#### Data listing

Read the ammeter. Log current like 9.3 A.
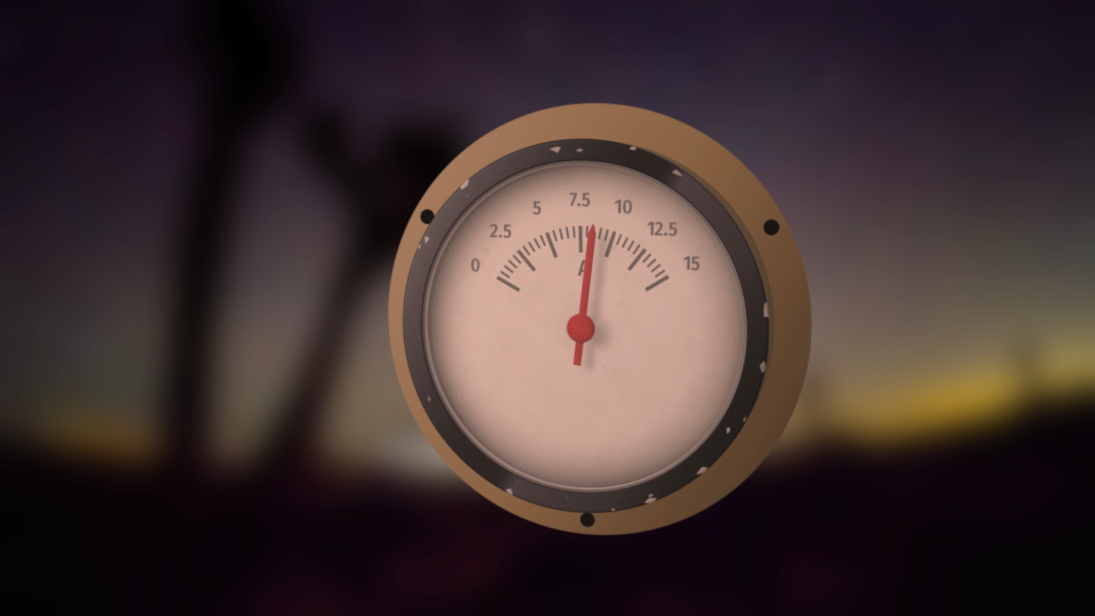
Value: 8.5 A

########
#### Data listing

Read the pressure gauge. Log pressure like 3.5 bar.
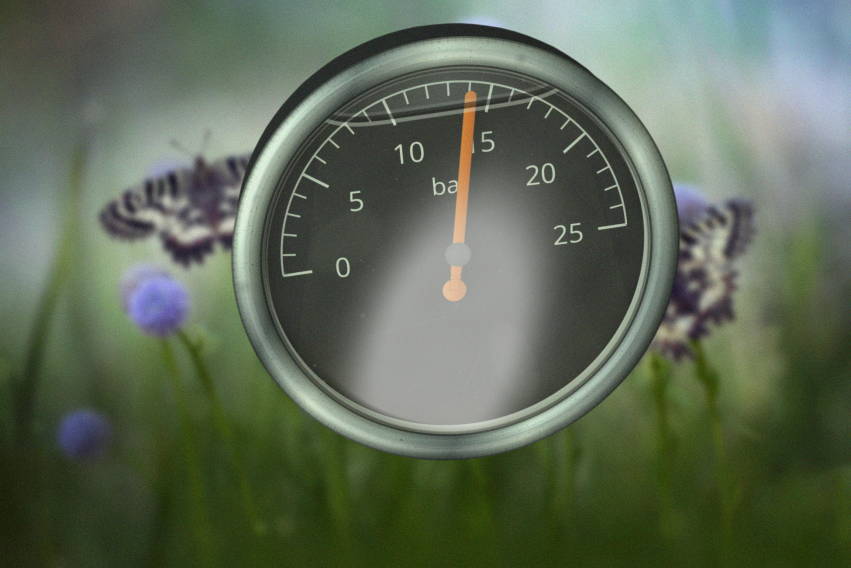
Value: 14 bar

########
#### Data listing

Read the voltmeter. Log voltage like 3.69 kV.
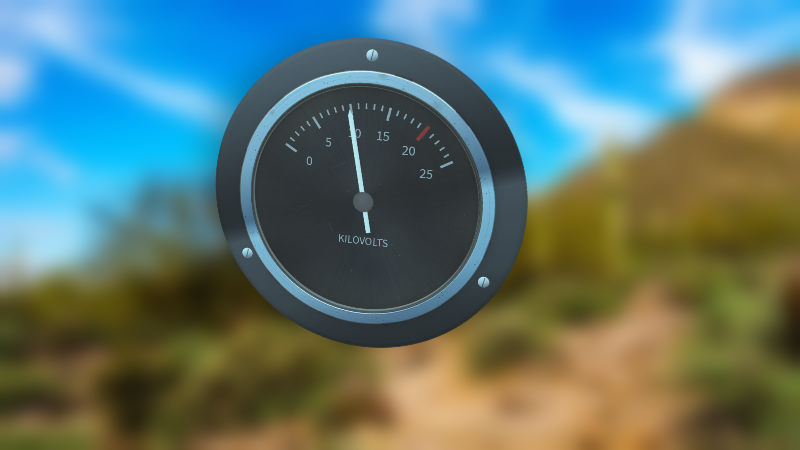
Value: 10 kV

########

Job: Return the records word for word, starting at the line that contains "Read the voltmeter. Log voltage like 3.69 kV." and ending after the line that contains "Value: 10 kV". Include both of those lines but leave out the pictures.

Answer to the exercise:
Read the voltmeter. Log voltage like 3.69 kV.
Value: 10 kV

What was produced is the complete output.